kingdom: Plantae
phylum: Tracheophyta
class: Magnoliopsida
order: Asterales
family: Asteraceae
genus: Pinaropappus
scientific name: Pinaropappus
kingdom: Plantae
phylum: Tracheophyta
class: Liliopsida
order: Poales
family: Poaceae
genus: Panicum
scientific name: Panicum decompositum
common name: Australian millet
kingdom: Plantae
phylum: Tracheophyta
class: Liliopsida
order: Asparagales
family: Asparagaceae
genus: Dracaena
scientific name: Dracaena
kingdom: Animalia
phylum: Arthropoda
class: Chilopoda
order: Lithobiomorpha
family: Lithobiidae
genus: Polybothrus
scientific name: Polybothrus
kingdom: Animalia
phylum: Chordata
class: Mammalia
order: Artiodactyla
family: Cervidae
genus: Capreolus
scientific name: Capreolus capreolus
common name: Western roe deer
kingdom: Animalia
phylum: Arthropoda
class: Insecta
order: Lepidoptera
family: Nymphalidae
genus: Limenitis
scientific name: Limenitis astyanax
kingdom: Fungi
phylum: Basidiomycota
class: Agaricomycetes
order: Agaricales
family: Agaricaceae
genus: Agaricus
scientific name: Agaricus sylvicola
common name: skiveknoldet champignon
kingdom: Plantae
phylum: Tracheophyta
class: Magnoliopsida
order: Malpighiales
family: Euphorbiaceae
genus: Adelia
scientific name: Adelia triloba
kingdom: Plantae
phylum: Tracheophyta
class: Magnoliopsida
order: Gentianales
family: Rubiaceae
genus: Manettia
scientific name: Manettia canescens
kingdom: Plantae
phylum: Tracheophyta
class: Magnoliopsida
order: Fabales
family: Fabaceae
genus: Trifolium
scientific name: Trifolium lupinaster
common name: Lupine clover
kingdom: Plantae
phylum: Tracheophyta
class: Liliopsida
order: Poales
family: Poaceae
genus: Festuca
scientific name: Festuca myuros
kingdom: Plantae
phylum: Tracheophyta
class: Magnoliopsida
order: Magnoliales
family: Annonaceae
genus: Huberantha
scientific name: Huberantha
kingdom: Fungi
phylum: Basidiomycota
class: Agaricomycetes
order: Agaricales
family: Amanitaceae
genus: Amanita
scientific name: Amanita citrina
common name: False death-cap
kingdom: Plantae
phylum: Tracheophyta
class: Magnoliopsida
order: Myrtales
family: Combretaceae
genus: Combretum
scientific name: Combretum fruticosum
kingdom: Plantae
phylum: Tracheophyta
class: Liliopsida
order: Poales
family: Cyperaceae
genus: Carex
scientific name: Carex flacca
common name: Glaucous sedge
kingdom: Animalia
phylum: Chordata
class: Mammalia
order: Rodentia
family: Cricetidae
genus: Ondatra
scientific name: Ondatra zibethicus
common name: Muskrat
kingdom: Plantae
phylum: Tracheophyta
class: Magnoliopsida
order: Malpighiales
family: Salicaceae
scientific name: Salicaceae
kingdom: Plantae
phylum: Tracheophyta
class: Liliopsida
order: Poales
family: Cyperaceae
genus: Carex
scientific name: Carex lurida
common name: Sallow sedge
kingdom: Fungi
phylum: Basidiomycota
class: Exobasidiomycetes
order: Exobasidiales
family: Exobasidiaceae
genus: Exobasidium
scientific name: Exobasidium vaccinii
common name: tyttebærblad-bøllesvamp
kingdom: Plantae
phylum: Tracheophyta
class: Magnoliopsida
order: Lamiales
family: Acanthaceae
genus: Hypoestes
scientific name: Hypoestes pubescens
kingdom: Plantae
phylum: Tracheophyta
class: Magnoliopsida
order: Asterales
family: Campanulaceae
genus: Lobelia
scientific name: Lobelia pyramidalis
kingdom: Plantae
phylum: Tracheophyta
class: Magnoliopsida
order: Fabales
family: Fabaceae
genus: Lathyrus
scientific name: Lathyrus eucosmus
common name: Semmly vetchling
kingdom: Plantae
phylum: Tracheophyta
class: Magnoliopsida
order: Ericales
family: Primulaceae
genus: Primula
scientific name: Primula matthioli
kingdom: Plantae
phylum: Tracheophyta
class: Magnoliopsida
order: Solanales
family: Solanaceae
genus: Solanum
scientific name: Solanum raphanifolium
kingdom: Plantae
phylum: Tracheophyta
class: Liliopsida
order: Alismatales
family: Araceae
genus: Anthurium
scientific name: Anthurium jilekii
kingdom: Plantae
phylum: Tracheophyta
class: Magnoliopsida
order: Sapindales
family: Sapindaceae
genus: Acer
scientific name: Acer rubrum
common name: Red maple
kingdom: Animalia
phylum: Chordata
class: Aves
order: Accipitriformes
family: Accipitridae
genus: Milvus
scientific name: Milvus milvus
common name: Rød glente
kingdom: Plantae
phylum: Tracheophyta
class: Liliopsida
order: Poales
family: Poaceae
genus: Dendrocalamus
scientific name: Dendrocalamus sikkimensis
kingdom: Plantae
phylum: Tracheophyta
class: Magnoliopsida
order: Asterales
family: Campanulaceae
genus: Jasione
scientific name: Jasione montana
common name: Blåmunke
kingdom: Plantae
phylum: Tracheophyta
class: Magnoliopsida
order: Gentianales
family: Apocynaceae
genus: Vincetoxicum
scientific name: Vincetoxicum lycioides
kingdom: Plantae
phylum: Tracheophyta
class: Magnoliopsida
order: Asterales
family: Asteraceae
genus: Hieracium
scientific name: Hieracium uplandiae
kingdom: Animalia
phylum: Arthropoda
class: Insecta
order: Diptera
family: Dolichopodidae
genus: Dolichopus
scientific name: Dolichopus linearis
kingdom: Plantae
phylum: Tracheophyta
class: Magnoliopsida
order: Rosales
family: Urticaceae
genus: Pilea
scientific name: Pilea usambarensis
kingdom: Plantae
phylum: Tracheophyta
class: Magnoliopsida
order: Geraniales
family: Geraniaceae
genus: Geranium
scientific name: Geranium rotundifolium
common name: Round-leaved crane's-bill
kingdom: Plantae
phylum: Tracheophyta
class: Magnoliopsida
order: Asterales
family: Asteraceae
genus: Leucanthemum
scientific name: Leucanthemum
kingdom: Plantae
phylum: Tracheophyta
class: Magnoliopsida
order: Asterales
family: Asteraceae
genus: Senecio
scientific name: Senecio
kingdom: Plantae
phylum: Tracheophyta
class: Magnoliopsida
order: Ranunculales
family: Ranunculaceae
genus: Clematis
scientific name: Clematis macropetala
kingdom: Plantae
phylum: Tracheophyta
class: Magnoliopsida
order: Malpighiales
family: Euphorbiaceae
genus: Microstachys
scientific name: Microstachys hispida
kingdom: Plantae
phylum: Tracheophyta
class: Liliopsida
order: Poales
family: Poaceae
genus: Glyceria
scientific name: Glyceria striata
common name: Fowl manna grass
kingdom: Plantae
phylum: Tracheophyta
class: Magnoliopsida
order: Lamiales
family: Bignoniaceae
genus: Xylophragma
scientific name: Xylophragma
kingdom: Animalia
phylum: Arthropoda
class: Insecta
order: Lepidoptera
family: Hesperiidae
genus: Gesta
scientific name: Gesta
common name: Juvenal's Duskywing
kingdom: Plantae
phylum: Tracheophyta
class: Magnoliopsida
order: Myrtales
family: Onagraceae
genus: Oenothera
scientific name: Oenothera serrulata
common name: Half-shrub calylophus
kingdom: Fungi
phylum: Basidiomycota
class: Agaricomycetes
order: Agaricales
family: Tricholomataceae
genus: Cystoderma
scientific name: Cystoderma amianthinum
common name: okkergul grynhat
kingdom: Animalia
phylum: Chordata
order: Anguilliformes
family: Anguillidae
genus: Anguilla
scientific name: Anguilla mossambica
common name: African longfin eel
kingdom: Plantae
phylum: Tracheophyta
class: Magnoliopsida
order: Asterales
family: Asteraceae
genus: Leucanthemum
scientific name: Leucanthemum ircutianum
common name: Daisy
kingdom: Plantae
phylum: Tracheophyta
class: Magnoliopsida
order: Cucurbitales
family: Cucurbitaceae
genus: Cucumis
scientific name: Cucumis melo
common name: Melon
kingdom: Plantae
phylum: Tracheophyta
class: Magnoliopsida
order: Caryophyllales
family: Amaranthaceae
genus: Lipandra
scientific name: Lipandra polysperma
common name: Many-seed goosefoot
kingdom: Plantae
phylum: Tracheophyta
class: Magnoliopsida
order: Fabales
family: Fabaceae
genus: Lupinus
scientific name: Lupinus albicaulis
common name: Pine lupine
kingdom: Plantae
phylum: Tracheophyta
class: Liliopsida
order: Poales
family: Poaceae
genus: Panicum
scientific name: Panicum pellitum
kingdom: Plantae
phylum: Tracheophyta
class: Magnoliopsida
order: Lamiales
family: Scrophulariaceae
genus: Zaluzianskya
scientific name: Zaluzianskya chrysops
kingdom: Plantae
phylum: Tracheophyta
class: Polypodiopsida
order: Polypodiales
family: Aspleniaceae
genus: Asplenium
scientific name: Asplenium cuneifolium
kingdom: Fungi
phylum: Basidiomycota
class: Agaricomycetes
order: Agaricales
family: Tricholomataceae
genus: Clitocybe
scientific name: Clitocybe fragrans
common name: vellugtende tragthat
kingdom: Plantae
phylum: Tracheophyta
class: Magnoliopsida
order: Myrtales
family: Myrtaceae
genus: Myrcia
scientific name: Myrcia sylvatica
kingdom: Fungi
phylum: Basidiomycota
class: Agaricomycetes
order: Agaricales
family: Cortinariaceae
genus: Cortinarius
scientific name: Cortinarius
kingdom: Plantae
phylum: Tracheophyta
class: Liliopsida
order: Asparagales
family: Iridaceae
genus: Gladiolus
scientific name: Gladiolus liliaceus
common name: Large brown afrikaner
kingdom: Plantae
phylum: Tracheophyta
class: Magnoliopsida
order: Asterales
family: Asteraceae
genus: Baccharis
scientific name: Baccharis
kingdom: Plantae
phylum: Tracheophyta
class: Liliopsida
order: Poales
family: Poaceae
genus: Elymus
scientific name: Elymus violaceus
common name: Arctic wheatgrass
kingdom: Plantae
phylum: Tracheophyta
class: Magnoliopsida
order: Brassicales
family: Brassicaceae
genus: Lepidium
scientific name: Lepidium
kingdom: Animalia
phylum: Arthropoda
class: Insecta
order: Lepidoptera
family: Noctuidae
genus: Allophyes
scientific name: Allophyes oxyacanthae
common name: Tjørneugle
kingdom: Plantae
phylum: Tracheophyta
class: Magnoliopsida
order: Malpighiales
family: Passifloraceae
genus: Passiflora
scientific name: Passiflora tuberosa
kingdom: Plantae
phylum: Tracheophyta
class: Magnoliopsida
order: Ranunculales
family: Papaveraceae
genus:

» **Required work**
Can you reproduce word for word the part of the data above that opens with the very first line and closes with the line containing "scientific name: Polybothrus", with both of those lines included?

» **Correct answer**
kingdom: Plantae
phylum: Tracheophyta
class: Magnoliopsida
order: Asterales
family: Asteraceae
genus: Pinaropappus
scientific name: Pinaropappus
kingdom: Plantae
phylum: Tracheophyta
class: Liliopsida
order: Poales
family: Poaceae
genus: Panicum
scientific name: Panicum decompositum
common name: Australian millet
kingdom: Plantae
phylum: Tracheophyta
class: Liliopsida
order: Asparagales
family: Asparagaceae
genus: Dracaena
scientific name: Dracaena
kingdom: Animalia
phylum: Arthropoda
class: Chilopoda
order: Lithobiomorpha
family: Lithobiidae
genus: Polybothrus
scientific name: Polybothrus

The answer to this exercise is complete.